L’exacerbation délibérée des tensions sectaires a maintes fois laissé derrière elle des États affaiblis, des groupes extrémistes enhardis et d’innombrables victimes innocentes. Elle perpétue la souffrance humaine à grande échelle. Elle a gravement nui à la réputation mondiale de l’Amérique. Elle a favorisé l’extrémisme, l’instabilité et les conflits en cours.
J’ai passé ma carrière à lutter contre ces guerres d’agression. J’ai mis en garde contre le fait que les opérations de changement de régime ne mènent jamais à la paix, mais seulement à de plus grandes souffrances.
Aujourd’hui, avec la chute du gouvernement Assad aux mains des extrémistes, le cauchemar que j’avais annoncé, comme d’autres, est devenu réalité. La guerre en Syrie, alimentée par l’intervention américaine et les opérations secrètes, a abouti au résultat même que les interventionnistes prétendaient essayer d’éviter : un bain de sang.

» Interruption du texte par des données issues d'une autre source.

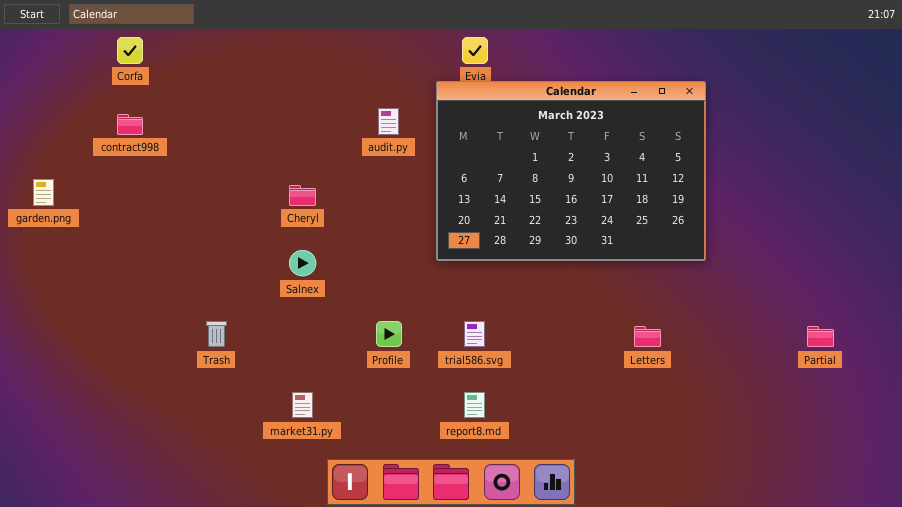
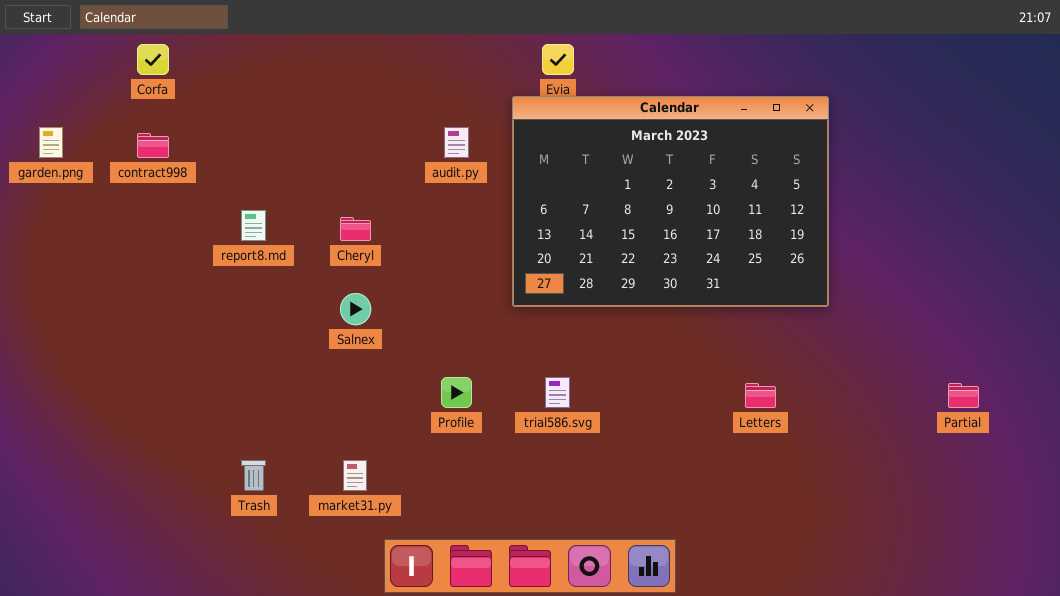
garden.png: [33,179,54,206] -> [39,127,63,158], moved
Trash: [206,321,227,347] -> [241,460,266,491], moved
report8.md: [464,392,485,418] -> [241,210,266,241], moved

Les néocons, les interventionnistes et les profiteurs de guerre sont parvenus à leurs fins, leurs machinations ont été blanchies par des médias grand public imprudents et complices dont la naïveté ignorante ou la tromperie délibérée ont ouvert la voie à ces atrocités. Un autre gouvernement renversé, une autre nation en ruines et une autre génération d’innocents payant le prix d’une arrogance métastatique.
Les Américains croient en la liberté religieuse. Notre gouvernement ne pratique pas cette liberté à l’étranger.
Les Américains croient en la dignité humaine. Notre gouvernement la pulvérise dans d’autres pays, avec l’argent de nos impôts.
Les Américains veulent la paix. Mais nous ne connaîtrons jamais la paix tant que nous ne ferons pas face à la réalité : notre propre gouvernement a dépensé des milliers de milliards de nos précieux impôts pour attiser les conflits et déclencher des guerres, au profit de quelques-uns et au détriment manifeste du reste d’entre nous.
J’ai fait tout ce que j’ai pu pendant mon mandat. Maintenant, je prie pour ceux qui souffrent sous le joug de l’oppression que nous avons causée, et je prie pour que l’Amérique change de cap.
Dennis John Kucinich est un homme politique américain. Représentant de l’Ohio de 1997 à 2013, il a également été candidat à l’investiture démocrate pour la présidence des États-Unis en 2004 et 2008.